▸ CONSIGNE: Comment traduire en anglais cette phrase de la critique de 13 Jeux de Mort : « Son compte bancaire est dans le rouge et sa mère ne cesse de le harceler pour qu’il paie les études de sa petite sœur. » ?

13 Jeux de Mort

Un texte signé André Quintaine

Thaïlande - 2006 - Chukiat Sakveerakul
Titres alternatifs : 13 game sayawng, 13 Beloved
Interprètes : Krissada Terrence, Achita Wuthinounsurasit, Sarunyu Wongkrachang, attapong Arunnate

Depuis CUBE et la série des SAW, les films à épreuves sont en vogue et cela n’est pas pour déplaire aux producteurs qui y trouvent un investissement minimal. En effet, l’action de la plupart des films du genre se déroule dans un bâtiment. Du coup, inutile de prévoir des extérieurs et des déplacements coûteux. Il suffit d’un bon décorateur et le tour est joué.
Pourtant, 13 JEUX DE MORT est plus ambitieux, ne serait-ce que parce qu’il multiplie les extérieurs et les huis clos.
Pusit est définitivement quelqu’un que l’on peut classer dans la catégorie des loosers, terme de plus en plus à la mode ces temps-ci. Il vient de perdre sa petite amie, minable chanteuse dans un groupe. Il est également en cours de licenciement depuis que son collègue lui a piqué l’un de ses meilleurs clients. Son compte bancaire est dans le rouge et sa mère ne cesse de le harceler pour qu’il paie les études de sa petite sœur. Quant à sa voiture, elle vient d’être saisie par un huissier car il n’arrivait plus à payer les traites.

▸ ENREGISTREMENTS EXTRAITS:
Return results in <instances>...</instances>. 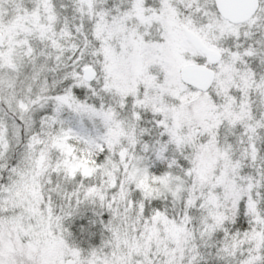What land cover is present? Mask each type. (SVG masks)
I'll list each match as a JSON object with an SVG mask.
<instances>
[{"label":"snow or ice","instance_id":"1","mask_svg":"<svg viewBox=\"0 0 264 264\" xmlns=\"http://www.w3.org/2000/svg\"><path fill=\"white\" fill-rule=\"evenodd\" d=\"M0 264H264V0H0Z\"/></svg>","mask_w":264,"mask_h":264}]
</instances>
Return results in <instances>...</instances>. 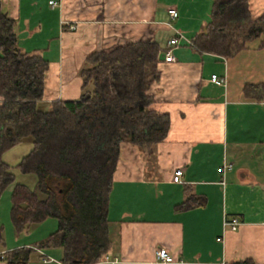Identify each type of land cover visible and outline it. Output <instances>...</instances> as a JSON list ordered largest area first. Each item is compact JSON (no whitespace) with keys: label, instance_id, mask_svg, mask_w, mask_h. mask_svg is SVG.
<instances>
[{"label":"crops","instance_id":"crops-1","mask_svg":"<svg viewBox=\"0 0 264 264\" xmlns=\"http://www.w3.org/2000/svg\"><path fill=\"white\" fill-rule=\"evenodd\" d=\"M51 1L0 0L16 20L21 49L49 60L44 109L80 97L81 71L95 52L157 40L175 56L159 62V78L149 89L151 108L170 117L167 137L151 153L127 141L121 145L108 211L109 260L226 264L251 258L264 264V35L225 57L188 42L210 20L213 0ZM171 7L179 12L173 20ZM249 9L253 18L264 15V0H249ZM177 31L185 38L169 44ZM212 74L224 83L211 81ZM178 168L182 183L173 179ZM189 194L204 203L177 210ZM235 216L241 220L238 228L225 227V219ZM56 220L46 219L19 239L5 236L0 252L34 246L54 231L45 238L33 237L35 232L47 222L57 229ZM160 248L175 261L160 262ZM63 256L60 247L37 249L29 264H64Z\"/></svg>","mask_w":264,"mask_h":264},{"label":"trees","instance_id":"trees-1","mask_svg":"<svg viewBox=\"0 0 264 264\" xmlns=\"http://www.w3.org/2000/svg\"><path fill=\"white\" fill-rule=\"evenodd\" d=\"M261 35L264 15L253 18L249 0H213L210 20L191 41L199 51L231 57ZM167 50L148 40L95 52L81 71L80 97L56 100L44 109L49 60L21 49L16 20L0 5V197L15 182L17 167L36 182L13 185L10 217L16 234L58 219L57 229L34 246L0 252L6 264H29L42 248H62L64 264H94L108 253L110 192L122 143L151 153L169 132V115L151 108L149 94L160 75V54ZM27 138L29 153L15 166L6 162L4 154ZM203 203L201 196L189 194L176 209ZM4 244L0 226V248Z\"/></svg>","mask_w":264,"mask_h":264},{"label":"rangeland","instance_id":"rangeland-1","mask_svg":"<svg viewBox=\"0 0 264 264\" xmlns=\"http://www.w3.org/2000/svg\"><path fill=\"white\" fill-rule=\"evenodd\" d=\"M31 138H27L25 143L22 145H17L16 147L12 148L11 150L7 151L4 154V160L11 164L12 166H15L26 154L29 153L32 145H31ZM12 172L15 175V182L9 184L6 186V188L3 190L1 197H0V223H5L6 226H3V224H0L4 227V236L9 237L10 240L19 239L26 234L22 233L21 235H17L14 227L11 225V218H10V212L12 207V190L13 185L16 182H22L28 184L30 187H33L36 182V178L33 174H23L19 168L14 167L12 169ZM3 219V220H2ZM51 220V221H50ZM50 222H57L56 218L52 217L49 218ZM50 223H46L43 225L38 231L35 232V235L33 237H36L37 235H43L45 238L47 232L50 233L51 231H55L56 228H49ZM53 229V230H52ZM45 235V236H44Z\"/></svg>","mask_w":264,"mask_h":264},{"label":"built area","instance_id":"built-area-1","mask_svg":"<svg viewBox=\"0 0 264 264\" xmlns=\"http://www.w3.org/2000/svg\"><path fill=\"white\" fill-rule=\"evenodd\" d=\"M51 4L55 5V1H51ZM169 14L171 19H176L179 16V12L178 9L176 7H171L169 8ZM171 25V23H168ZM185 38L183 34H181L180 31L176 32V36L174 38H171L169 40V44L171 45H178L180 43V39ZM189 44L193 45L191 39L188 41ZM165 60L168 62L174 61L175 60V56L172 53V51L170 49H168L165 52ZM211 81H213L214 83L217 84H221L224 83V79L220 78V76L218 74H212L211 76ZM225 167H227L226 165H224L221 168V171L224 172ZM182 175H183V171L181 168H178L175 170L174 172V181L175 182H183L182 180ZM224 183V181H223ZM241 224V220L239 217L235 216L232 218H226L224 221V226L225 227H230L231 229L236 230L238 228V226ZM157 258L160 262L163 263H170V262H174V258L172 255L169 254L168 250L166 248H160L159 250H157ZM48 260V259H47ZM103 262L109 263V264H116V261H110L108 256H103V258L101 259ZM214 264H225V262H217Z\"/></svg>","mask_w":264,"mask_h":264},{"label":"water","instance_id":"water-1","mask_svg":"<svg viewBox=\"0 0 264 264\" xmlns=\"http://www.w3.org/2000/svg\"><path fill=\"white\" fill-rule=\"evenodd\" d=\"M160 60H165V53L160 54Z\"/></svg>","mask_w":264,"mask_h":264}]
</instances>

---

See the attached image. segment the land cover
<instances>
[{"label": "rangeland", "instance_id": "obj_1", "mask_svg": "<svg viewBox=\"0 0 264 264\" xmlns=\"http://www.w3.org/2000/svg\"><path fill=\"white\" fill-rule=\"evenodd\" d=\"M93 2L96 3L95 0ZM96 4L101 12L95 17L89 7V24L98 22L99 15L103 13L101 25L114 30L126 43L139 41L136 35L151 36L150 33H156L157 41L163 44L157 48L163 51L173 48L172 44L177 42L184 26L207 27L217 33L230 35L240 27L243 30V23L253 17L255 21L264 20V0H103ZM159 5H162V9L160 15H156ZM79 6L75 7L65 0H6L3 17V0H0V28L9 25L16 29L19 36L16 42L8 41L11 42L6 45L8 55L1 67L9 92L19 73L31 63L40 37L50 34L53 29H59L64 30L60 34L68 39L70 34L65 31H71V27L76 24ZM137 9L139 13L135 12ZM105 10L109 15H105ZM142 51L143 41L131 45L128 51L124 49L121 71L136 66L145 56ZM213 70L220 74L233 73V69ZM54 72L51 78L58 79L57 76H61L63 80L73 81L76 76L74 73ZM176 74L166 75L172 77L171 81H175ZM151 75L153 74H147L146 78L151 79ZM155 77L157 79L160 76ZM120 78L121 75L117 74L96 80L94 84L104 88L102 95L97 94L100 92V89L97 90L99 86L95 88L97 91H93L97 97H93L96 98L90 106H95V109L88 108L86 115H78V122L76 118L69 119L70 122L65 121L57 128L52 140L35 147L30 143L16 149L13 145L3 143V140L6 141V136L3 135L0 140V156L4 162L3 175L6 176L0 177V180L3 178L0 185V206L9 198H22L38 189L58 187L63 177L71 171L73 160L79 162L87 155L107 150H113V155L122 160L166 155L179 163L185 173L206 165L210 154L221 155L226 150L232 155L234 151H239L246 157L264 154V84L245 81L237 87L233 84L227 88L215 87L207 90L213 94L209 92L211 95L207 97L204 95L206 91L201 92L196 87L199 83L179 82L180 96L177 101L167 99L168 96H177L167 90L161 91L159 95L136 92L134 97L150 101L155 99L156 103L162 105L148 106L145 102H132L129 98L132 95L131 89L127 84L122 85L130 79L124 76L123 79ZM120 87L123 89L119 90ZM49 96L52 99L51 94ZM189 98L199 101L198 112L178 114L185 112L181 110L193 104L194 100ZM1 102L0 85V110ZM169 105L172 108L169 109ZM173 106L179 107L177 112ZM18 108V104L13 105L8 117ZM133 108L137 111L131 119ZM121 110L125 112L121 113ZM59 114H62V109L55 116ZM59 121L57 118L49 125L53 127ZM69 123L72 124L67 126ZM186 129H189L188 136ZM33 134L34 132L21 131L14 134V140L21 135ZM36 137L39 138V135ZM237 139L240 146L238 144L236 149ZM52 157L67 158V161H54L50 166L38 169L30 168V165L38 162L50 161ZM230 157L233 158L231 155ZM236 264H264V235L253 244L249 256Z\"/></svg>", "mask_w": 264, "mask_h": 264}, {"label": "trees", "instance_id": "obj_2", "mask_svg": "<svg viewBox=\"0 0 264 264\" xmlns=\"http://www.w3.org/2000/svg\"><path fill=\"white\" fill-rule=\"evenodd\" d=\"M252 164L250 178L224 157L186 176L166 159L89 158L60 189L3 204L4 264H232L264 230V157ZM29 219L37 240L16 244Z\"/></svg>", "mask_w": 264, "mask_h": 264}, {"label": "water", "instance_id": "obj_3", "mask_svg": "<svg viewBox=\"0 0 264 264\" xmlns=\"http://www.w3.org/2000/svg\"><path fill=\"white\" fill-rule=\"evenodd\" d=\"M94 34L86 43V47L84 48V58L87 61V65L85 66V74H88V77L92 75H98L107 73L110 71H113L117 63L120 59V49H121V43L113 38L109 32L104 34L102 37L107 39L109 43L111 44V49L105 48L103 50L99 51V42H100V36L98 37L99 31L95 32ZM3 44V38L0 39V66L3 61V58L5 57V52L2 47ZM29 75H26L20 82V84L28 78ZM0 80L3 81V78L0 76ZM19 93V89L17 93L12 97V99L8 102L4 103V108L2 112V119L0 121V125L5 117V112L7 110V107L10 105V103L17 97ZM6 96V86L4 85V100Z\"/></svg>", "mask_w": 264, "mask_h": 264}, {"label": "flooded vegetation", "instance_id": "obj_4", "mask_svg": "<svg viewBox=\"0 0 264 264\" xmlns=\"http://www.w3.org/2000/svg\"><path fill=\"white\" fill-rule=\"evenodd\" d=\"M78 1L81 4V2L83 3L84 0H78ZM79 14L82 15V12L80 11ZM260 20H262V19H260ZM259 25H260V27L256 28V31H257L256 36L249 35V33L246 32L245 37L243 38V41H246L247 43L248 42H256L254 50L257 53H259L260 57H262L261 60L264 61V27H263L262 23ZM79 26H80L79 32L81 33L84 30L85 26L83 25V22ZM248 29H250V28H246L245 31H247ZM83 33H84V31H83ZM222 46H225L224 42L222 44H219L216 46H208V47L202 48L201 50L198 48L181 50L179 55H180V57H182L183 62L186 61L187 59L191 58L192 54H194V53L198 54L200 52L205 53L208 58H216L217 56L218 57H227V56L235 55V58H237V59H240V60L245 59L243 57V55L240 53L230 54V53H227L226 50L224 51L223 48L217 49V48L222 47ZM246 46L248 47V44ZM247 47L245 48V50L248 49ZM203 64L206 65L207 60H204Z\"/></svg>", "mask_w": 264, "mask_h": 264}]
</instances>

...

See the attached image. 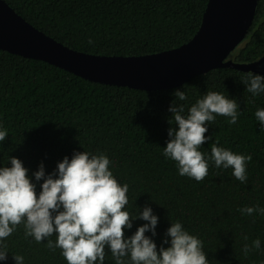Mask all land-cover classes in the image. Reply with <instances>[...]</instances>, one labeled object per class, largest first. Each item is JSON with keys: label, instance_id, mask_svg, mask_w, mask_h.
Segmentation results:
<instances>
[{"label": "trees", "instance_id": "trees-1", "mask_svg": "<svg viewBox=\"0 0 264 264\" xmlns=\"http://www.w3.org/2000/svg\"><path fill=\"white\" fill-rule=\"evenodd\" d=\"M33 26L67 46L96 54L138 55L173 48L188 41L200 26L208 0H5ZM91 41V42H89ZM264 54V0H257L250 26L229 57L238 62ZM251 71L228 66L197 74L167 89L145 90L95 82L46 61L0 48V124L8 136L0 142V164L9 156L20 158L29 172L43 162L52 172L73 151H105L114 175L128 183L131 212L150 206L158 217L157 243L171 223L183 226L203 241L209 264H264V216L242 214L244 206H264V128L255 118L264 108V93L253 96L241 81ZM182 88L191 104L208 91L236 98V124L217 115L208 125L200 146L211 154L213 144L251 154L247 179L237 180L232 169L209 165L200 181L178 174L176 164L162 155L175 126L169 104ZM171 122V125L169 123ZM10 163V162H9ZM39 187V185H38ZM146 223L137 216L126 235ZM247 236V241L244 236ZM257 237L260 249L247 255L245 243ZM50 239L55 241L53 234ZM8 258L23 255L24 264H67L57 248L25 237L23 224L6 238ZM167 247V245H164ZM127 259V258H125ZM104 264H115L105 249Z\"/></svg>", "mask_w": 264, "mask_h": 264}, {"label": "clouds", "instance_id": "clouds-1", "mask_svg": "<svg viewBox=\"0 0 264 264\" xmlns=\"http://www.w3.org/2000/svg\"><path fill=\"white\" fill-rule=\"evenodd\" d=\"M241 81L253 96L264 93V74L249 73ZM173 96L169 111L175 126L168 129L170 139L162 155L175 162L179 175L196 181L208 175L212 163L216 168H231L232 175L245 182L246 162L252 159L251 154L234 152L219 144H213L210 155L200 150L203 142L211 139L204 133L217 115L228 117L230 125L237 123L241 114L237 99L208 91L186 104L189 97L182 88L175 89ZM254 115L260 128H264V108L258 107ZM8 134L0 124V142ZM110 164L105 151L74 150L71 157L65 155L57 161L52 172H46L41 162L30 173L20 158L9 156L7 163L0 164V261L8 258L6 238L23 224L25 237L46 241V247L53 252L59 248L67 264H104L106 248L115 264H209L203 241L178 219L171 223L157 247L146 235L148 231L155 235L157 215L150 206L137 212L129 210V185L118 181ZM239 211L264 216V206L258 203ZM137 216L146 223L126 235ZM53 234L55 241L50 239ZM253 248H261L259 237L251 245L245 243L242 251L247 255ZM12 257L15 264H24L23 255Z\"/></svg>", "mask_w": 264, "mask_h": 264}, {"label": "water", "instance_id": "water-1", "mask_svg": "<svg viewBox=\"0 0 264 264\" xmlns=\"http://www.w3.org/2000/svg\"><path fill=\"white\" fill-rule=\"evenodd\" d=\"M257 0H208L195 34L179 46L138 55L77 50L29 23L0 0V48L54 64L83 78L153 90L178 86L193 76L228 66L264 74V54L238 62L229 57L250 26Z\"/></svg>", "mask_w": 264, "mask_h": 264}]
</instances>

▸ TÂCHE ACCOMPLIE: His bank account is in the red, and his mother keeps pestering him to pay for his little sister's education.